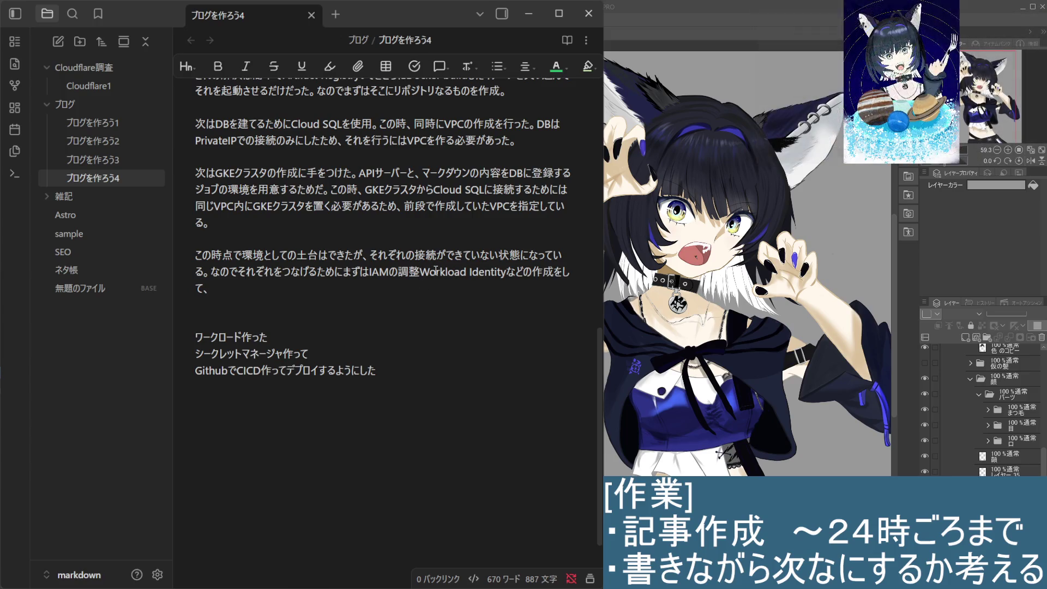
text(、)
key(Right)
key(Right)
key(Right)
key(Right)
key(Right)
key(Right)
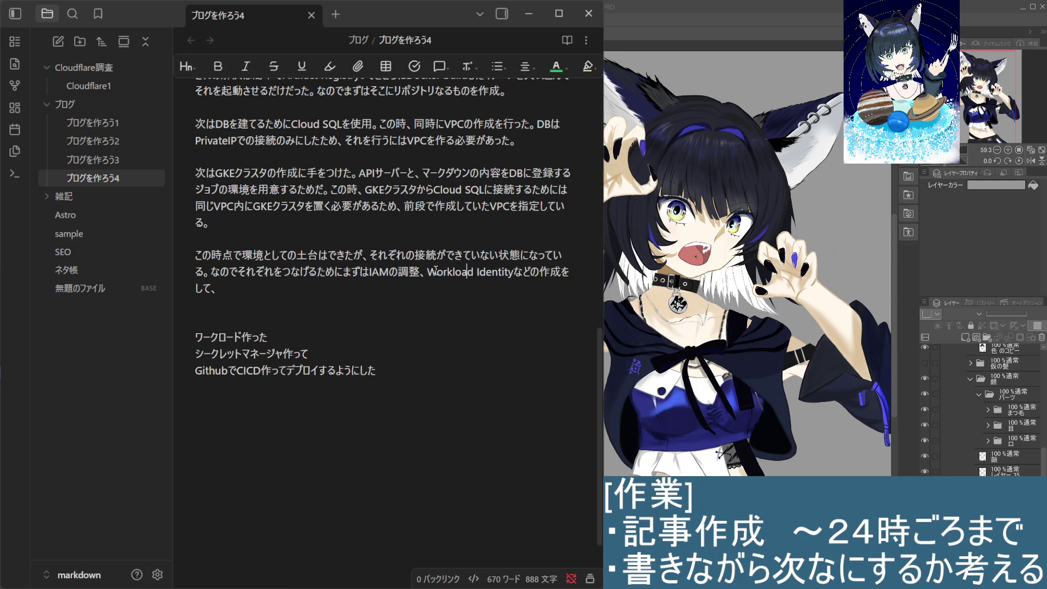
key(Right)
key(Right)
key(Right)
key(Right)
key(Right)
key(Right)
text(、サービス)
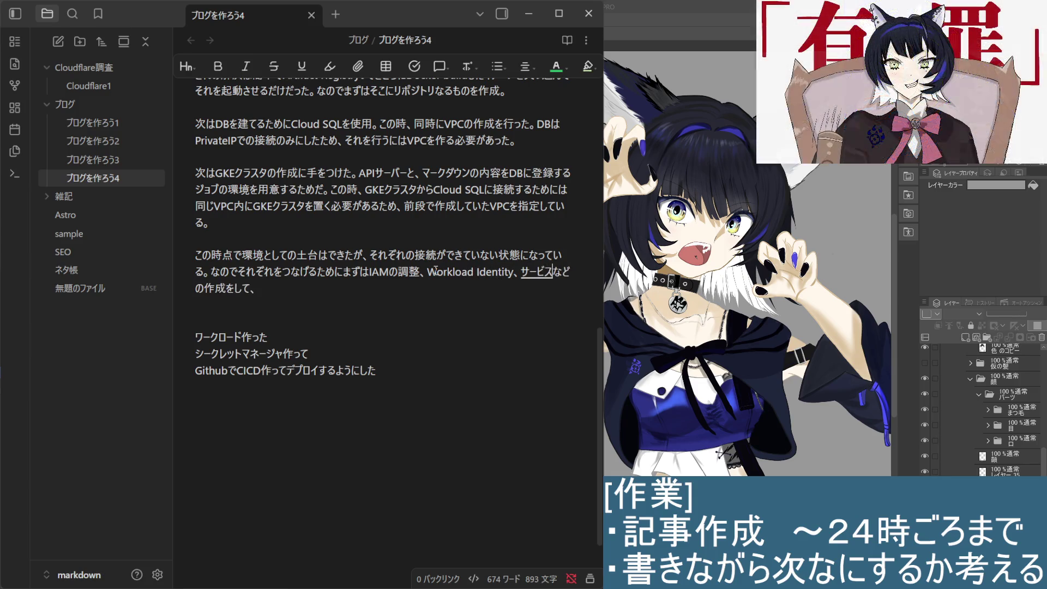
text(アカウント)
key(Return)
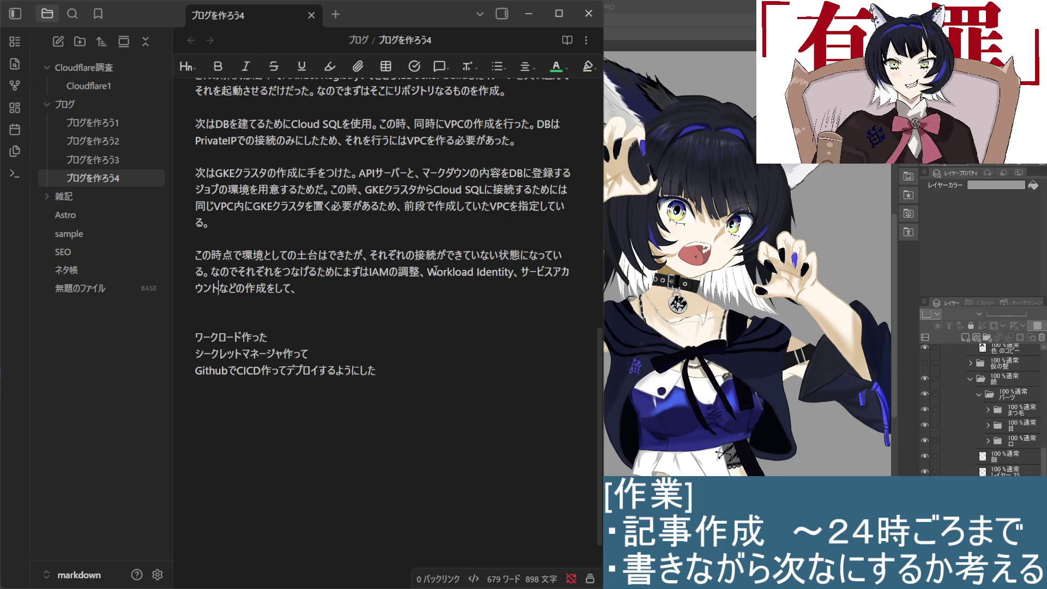
key(End)
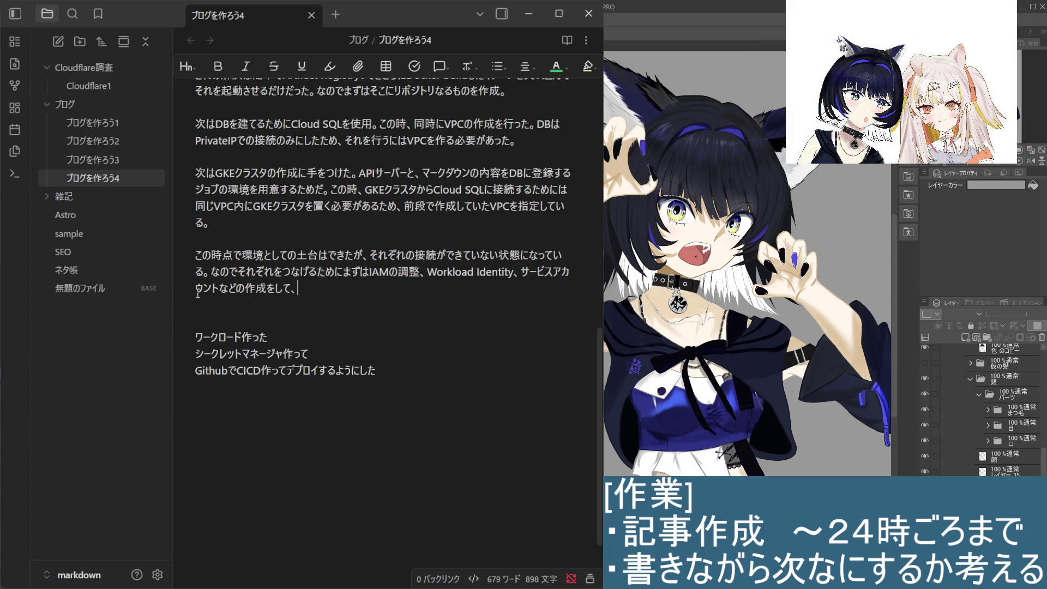
Step: Review the paragraph's closing lines ending in して、 by selecting them
mouse_move(197, 291)
mouse_down()
mouse_move(269, 274)
mouse_move(202, 273)
mouse_move(295, 288)
mouse_move(210, 272)
mouse_up()
click(302, 290)
click(202, 272)
click(294, 289)
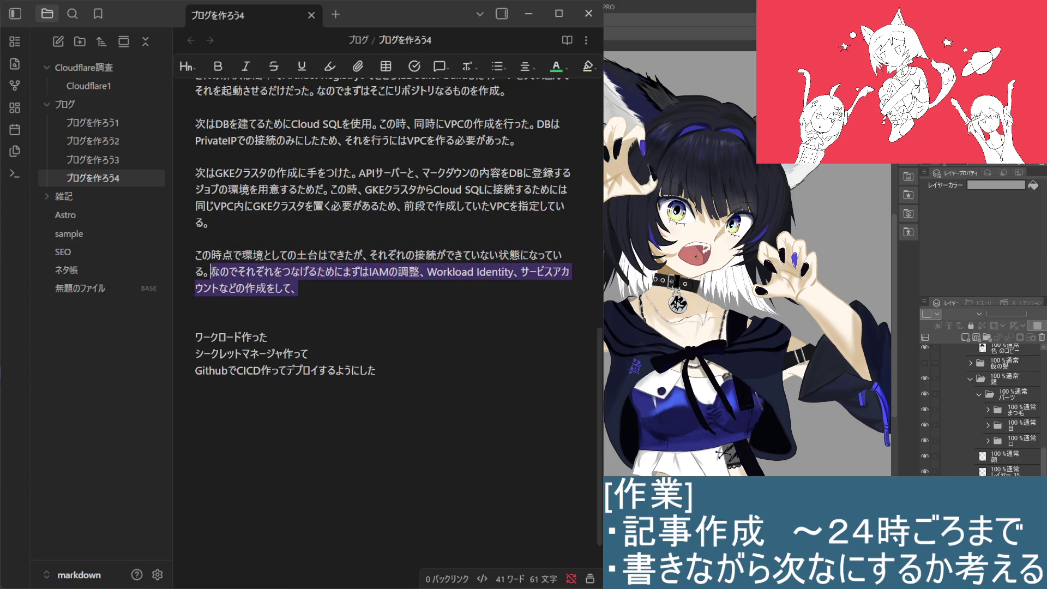
drag(209, 272, 305, 292)
click(305, 293)
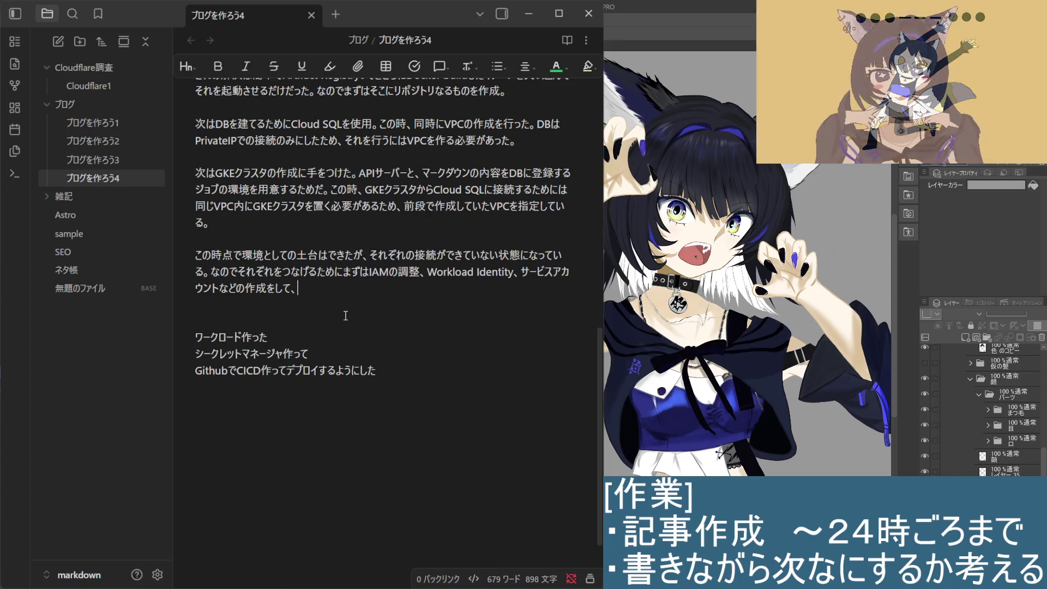
Step: End the IAM paragraph at などの作成。 instead of をして、 and add a line below
key(BackSpace)
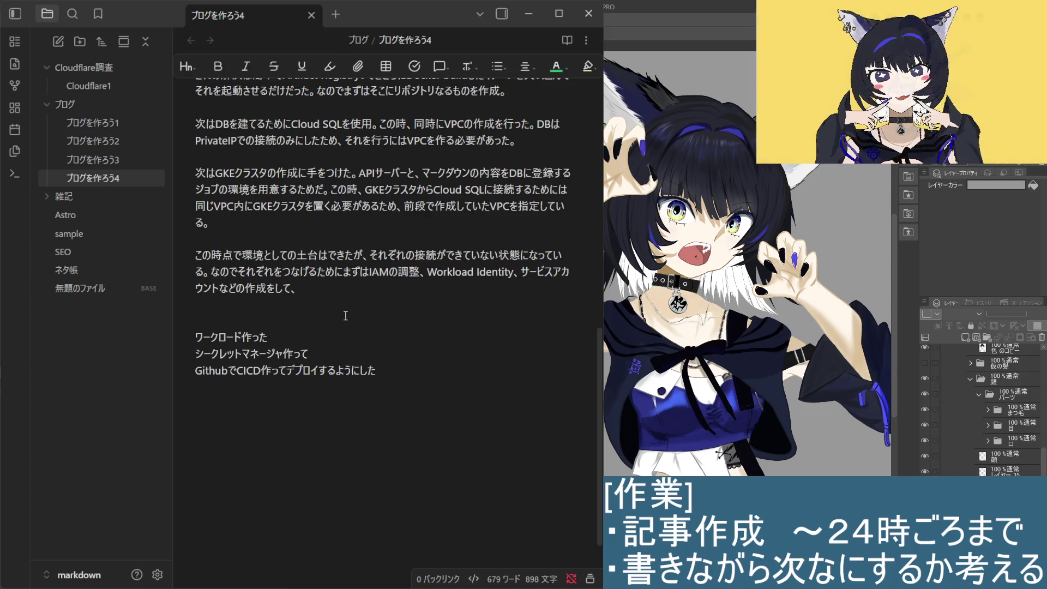
key(BackSpace)
key(BackSpace)
key(BackSpace)
text(。)
key(Return)
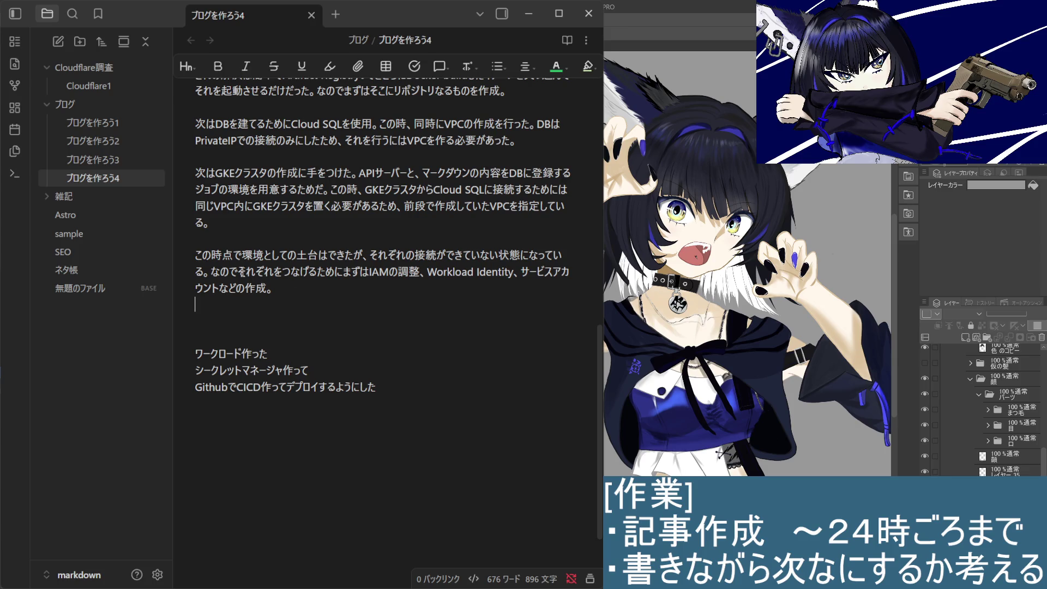
Step: Delete the ワークロード作った note line and review the シークレットマネージャ and CICD lines
drag(278, 355, 196, 336)
key(BackSpace)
────────
What needs to be done: Pictures do not go in the copy. Write out exactly the lines from the line containing "click(305, 293)" through the last line of the listing.

Solution:
click(305, 293)
Step: End the IAM paragraph at などの作成。 instead of をして、 and add a line below
key(BackSpace)
key(BackSpace)
key(BackSpace)
key(BackSpace)
text(。)
key(Return)
Step: Delete the ワークロード作った note line and review the シークレットマネージャ and CICD lines
drag(278, 355, 196, 336)
key(BackSpace)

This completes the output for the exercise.